System architecture overview diagram - event-driven backend pipeline

Figure 1 — The post-rebuild event-driven architecture: API Gateway → NestJS modules → PostgreSQL primary + read replicas → Redis caching layers → BullMQ async workers → downstream partner APIs and notification services.

🎓 Lessons Learned

Several insights stood out that the team believes will be broadly applicable to any engineering organization facing a similar crisis of technical debt at critical growth inflection points.

Don't patch a monolith at scale — modularize it first. The tendency when a monolith is failing under load is to reach for quick patches: another cache layer, another worker thread, another index. Each of those patches creates new coupling, new debt, new failure modes. A systematic audit backed by real instrumentation data gives you the information needed to target the refactor itself, not just surface it.

Architecture is a business decision, not an engineering religion. The team deliberately chose a modular monolith instead of microservices, even though microservices were fashionable at the time. The choice was driven by the team's actual capabilities, the project timeline, and the infrastructure maturity of the organization. The result: a system that could evolve partially, without a rewrite.

Shadow traffic is the single best way to validate a rewrite. Shipping a side-by-side shadow test enabled the team to catch approximately 17 edge-condition bugs before the new system handled a single real user request. It also concretely demonstrated the performance improvements in terms the business could understand: a real table of numbers, not an engineering ambition.

Async-first is not just a buzzword — it changes the economics of your compute spend. Moving reconciliation and notifications to background workers meant the primary request-serving infrastructure could be provisioned for actual request load, not the worst-case load of all workloads combined. That single architectural decision reduced the monthly bill by in excess of ₹1,30,000/month.
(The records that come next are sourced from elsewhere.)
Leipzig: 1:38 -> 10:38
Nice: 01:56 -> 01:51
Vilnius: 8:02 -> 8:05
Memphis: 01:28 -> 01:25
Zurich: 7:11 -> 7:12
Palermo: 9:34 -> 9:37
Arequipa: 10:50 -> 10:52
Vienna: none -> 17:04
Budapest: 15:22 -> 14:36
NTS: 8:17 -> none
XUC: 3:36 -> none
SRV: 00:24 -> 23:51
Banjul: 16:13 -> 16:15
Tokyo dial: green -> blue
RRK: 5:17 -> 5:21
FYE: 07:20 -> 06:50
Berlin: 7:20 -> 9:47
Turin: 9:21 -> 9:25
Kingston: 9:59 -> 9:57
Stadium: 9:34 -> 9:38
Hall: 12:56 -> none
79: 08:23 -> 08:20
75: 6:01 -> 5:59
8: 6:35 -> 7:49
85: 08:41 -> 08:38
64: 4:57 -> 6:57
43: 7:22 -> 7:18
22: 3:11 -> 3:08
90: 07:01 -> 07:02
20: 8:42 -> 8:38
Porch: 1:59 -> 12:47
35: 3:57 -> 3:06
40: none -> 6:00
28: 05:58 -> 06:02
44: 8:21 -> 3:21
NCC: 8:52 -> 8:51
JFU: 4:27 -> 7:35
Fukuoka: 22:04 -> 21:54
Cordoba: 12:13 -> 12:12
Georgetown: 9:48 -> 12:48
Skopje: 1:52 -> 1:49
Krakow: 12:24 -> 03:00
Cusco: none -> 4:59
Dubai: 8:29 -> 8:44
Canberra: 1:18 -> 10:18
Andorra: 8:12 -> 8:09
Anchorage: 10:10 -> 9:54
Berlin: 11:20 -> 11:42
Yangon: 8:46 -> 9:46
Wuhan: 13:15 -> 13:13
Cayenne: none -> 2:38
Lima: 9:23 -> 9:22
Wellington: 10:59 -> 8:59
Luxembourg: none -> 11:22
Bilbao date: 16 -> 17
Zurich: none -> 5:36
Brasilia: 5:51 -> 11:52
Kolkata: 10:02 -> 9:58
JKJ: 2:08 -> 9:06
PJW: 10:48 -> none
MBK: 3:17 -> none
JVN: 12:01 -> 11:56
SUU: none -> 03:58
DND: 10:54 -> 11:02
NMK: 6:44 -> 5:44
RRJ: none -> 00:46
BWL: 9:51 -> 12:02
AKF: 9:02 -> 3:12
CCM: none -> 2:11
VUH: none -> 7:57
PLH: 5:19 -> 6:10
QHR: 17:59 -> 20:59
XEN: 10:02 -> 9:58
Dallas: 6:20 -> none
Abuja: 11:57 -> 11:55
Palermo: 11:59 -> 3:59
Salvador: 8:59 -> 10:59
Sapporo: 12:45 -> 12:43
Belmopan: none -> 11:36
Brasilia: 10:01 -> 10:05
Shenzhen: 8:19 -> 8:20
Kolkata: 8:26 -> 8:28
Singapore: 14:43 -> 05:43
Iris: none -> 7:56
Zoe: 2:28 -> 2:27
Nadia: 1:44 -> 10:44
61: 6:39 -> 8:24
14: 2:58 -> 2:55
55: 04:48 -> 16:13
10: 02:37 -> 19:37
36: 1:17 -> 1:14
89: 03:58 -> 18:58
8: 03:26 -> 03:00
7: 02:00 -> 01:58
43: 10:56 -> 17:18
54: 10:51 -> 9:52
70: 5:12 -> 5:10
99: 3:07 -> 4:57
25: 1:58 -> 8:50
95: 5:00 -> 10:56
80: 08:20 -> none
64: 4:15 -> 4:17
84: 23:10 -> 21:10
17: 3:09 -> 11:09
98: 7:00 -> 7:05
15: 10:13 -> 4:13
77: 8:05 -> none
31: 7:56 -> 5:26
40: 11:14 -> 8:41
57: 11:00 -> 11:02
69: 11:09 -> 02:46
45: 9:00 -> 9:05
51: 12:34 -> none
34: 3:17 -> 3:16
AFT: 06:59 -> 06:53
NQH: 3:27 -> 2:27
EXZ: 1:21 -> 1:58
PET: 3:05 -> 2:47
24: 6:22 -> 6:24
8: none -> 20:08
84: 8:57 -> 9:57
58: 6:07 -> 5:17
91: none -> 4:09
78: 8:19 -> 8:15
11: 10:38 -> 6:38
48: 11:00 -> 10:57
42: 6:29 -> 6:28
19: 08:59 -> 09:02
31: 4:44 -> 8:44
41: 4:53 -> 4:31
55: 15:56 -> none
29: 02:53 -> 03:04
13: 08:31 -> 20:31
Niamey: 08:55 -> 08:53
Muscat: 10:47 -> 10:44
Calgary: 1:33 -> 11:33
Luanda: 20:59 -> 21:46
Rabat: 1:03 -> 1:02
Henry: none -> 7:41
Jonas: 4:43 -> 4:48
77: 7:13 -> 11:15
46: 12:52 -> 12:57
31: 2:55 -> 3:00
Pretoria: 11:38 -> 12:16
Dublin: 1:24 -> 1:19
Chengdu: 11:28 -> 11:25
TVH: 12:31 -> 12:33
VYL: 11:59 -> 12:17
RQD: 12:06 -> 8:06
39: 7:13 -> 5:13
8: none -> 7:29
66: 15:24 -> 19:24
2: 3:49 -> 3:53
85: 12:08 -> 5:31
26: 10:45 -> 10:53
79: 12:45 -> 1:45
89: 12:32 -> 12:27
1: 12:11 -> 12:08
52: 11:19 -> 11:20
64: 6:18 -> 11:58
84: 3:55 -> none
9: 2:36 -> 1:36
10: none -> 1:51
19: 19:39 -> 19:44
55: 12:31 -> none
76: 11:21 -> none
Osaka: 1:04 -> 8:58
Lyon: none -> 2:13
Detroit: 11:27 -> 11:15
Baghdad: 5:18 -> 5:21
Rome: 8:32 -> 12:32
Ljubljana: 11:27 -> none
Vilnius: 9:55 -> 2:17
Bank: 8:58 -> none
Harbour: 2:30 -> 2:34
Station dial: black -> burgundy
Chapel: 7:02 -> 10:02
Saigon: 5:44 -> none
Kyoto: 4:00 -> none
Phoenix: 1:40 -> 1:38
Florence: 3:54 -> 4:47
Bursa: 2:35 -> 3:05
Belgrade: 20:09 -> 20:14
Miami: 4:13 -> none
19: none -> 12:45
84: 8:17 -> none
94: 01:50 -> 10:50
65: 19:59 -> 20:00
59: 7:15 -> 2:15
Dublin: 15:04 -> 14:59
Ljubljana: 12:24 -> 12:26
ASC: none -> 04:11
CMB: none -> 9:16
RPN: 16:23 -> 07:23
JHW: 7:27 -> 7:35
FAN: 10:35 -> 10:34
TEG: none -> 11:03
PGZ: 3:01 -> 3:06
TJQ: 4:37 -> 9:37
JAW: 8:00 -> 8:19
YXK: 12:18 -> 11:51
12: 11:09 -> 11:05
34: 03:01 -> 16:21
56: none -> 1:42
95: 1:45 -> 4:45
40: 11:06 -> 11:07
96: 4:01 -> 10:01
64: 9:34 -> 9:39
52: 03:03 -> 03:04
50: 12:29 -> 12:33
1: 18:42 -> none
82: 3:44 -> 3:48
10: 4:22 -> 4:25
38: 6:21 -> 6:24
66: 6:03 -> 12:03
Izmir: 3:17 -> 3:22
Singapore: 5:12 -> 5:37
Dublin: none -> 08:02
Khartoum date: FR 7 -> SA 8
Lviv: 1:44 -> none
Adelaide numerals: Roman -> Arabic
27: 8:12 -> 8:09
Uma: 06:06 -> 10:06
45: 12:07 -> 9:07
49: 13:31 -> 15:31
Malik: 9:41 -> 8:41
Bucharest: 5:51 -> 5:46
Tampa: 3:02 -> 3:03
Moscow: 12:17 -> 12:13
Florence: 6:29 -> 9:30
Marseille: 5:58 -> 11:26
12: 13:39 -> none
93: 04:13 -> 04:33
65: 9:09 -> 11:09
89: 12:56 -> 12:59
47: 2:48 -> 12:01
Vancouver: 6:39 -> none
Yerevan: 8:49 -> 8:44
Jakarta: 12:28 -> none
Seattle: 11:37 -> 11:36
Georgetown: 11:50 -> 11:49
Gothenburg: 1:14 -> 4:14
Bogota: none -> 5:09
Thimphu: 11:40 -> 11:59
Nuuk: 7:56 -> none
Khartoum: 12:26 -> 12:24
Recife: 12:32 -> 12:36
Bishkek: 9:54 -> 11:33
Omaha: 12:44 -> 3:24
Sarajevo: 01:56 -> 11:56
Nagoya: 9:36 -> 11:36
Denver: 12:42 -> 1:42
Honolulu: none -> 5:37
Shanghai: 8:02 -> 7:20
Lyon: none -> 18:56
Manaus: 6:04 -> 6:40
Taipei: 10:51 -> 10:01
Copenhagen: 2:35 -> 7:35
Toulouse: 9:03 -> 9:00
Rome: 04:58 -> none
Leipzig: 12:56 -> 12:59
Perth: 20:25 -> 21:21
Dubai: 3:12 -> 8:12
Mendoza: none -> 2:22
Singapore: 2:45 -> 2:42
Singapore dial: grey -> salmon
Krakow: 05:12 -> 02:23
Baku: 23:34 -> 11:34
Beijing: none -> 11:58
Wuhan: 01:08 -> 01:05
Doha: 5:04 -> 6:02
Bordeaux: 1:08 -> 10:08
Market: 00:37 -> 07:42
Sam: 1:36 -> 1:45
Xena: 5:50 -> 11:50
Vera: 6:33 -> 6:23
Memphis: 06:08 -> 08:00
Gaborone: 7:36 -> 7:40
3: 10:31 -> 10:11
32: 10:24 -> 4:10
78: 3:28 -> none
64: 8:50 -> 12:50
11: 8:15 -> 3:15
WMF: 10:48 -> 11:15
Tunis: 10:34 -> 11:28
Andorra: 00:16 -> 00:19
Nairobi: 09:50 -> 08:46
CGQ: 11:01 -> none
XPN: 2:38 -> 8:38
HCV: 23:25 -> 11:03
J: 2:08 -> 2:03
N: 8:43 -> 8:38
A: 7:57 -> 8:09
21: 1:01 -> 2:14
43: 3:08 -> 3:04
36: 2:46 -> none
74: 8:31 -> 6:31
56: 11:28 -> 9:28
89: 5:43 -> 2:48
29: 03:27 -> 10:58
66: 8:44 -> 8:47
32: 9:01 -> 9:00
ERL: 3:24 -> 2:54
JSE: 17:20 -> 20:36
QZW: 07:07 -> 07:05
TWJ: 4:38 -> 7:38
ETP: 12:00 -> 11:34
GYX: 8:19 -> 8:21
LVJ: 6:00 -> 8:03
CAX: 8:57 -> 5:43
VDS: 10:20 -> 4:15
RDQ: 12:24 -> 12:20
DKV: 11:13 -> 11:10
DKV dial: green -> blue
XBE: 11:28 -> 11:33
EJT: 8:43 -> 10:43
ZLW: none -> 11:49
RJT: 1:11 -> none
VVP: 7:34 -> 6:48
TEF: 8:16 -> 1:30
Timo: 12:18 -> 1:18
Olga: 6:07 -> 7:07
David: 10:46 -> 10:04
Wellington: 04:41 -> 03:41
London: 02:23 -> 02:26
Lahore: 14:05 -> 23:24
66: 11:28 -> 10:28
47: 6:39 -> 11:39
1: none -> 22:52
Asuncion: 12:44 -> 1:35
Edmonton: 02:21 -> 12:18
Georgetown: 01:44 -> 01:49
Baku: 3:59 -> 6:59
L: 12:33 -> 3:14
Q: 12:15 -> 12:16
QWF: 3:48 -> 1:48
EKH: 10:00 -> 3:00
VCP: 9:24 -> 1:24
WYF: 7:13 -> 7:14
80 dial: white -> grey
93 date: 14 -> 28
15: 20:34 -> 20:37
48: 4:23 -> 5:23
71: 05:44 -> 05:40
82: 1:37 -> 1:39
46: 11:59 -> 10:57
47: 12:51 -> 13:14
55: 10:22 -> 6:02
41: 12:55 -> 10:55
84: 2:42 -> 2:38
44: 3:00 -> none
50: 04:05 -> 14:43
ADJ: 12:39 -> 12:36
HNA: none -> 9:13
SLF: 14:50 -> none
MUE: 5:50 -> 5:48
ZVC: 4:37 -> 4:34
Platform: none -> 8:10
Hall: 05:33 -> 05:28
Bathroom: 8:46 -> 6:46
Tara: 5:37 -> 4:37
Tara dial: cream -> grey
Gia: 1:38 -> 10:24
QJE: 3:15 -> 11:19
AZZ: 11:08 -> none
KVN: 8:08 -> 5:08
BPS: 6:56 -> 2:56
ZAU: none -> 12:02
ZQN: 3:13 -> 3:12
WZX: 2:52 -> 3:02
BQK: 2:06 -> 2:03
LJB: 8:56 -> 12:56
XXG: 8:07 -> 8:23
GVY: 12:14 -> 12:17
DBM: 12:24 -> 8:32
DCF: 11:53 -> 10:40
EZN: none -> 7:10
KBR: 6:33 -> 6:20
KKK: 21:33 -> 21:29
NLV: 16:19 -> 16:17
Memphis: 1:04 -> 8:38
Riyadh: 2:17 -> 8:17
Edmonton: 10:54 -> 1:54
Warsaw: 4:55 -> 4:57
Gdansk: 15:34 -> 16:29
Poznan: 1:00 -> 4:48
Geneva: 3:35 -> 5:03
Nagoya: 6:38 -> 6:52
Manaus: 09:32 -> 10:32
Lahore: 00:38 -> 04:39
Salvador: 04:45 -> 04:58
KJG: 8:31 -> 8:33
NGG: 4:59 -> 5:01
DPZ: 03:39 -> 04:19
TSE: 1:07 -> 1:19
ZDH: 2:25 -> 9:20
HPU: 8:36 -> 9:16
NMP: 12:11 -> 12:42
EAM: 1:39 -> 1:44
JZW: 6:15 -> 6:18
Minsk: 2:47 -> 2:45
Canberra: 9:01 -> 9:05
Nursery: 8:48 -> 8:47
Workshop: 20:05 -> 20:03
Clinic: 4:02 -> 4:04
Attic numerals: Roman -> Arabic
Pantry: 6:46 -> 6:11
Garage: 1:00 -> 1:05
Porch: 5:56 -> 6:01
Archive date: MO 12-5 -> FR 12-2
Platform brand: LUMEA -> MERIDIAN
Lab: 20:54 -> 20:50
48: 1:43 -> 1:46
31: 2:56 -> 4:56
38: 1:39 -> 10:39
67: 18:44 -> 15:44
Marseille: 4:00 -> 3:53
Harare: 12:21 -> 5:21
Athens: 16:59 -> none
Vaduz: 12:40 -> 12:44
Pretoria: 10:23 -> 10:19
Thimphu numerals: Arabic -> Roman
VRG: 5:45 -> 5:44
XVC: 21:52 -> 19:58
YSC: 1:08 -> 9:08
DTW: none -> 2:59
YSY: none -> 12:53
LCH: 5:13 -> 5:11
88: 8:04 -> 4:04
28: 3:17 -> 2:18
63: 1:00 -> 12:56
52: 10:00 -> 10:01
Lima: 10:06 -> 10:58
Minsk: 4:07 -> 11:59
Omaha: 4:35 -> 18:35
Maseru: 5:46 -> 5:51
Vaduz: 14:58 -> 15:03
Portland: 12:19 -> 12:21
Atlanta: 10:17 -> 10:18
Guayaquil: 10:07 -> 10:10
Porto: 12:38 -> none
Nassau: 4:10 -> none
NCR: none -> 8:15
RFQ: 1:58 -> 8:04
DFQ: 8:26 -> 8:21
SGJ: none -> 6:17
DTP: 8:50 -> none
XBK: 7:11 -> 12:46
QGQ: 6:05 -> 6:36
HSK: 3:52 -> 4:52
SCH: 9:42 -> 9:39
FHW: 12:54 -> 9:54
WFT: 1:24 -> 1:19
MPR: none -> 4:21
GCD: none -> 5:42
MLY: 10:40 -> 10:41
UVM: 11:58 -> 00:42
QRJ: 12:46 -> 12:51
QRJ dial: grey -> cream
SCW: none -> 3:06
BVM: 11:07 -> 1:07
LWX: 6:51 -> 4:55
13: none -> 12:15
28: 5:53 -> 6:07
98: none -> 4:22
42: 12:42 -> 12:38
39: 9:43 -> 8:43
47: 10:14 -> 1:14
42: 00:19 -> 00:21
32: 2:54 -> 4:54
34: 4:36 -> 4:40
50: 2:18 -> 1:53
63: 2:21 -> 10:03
Instrument before you threaten the production system with changes. The team committed two weeks to instrumenting the monolith with OpenTelemetry before writing any new code. That investment paid returns within days: weeks 3 and 4 of the build produced fewer unexpected regressions than weeks 1 and 2 of a typical project with no prior tracing instrumentation.

🔭 Outcomes and the Road Ahead

The rebuild delivered everything the original brief called for — and some things it didn't. The engineering team has already begun migrating the partner and customer modules, one at a time, out of the monolith and towards standalone NestJS services deployable independently. Within 12 months, the operations layer will be three deployable services backed by individual event streams, with GraphQL as the unified query surface. The team has also begun work on a cargo-tracking prediction model that runs asynchronously against the event pipeline — a capability that would have been architecturally impossible before the CQRS read replica architecture was in place.

The broader lesson here is not that every company should rebuild their backend from scratch. Rather, the lesson is that a small number of fundamental, data-backed architectural changes — caching where it matters, async processing where latency tolerance exists, separating reads from writes — can create compounding returns that protect the business at its most critical moments.